また、色々な医療関係者を取り込もうとしているようで、山名は自らJAMOに足を運びさっそく採用されます。今の医療界に不満があるような人を主に狙っているみたいです。
積極的安楽死の法的扱い
劇中で晶子がネットで調べたといって持ってくる紙に書いてあったことです。
自分で積極的安楽死を行った(未遂も含む)場合は自殺なので犯罪にはならない。日本では他人による積極的安楽死は法律で明確に容認されていないので、他人が積極的安楽死を行った(未遂も含む)場合は刑法上殺人罪の対象となる。
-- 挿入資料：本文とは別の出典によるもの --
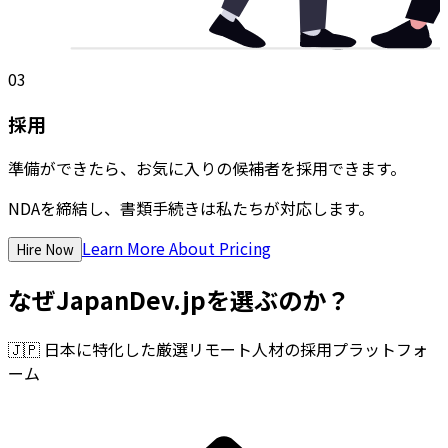
03
採用
準備ができたら、お気に入りの候補者を採用できます。
NDAを締結し、書類手続きは私たちが対応します。
Learn More About Pricing
Hire Now
なぜJapanDev.jpを選ぶのか？
🇯🇵
日本に特化した厳選リモート人材の採用プラットフォ
ーム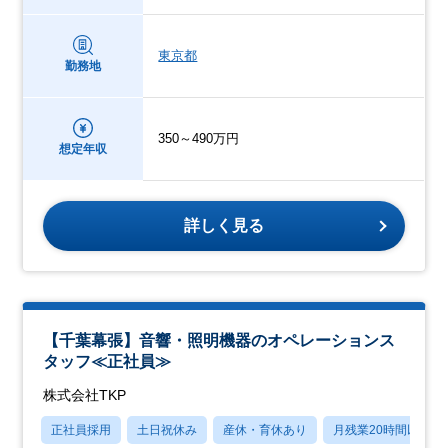
東京都
勤務地
350～490万円
想定年収
詳しく見る
【千葉幕張】音響・照明機器のオペレーションス
タッフ≪正社員≫
株式会社TKP
正社員採用
土日祝休み
産休・育休あり
月残業20時間以内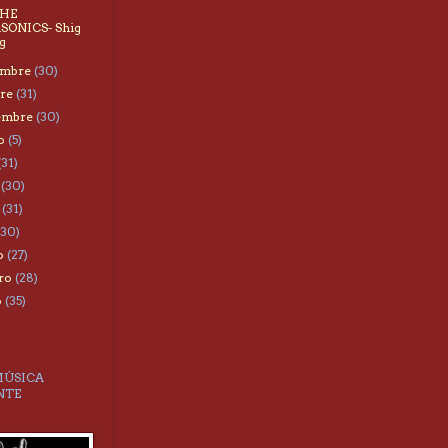
THE
SONICS- Shig
g
embre
(30)
bre
(31)
iembre
(30)
to
(5)
(31)
o
(30)
o
(31)
(30)
o
(27)
ero
(28)
o
(35)
MÚSICA
NTE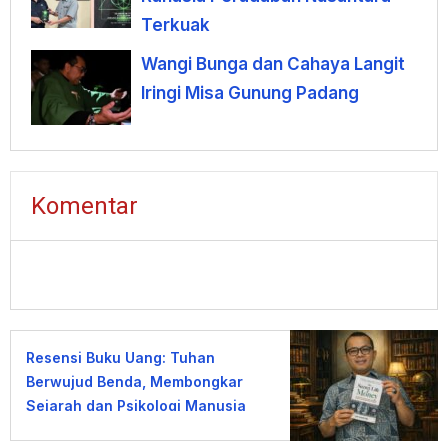
Terkuak
Wangi Bunga dan Cahaya Langit
Iringi Misa Gunung Padang
Komentar
Resensi Buku Uang: Tuhan
Berwujud Benda, Membongkar
Sejarah dan Psikologi Manusia
terhadap Uang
一般的に他人(一般的には医師)が行う場合は下記の四条件を全て満たす場合に容認される(違法性を阻却され刑事責任の対象にならない)。ドラマ内より引用
□ 患者が肉体的苦痛に苦しんでいること
□ 死が避けられずその死期が迫っていること
□ 患者の肉体的苦痛を除去、あるいは緩和するための方法を尽くし他に代替手段がないこと
□ 患者本人の明確的な意思表示があること
この4つの条件が揃わなければ犯罪になるということです。今回の場合、4番目の明確的な意思表示が今の章太郎からは、得られないから無理と白川は断ります。それでも晶子は食い下がり「殺してくれって、苦しい殺してくれ」と章太郎は言っているといいます。晶子が嘘をついているのかわかりませんが、“明確な意思表示”扱いにはならないようです。
WOWOWドラマ【神の手】1話のロケ地
武蔵野総合医療センターの舞台はこちらの病院です。
水戸赤十字病院
WOWOWドラマ【神の手】1話のまとめ
安楽死が起きないことには始まらないといった感じで、まず患者が死んでからがこのドラマの本当の始まりとなりそうな雰囲気でした。産みの母親と育ての母親、それぞれ言い分が違う二人との板ばさみになって、白川は結局安楽死という処置をします。しかし、病室には晶子と白川しかいなかったのに、誰がこの情報を流したのか?よくわかりませんが、白川が“安楽死処置をした”と広まります。次回以降どういった話になるのか、楽しみに視聴してみたいと思います。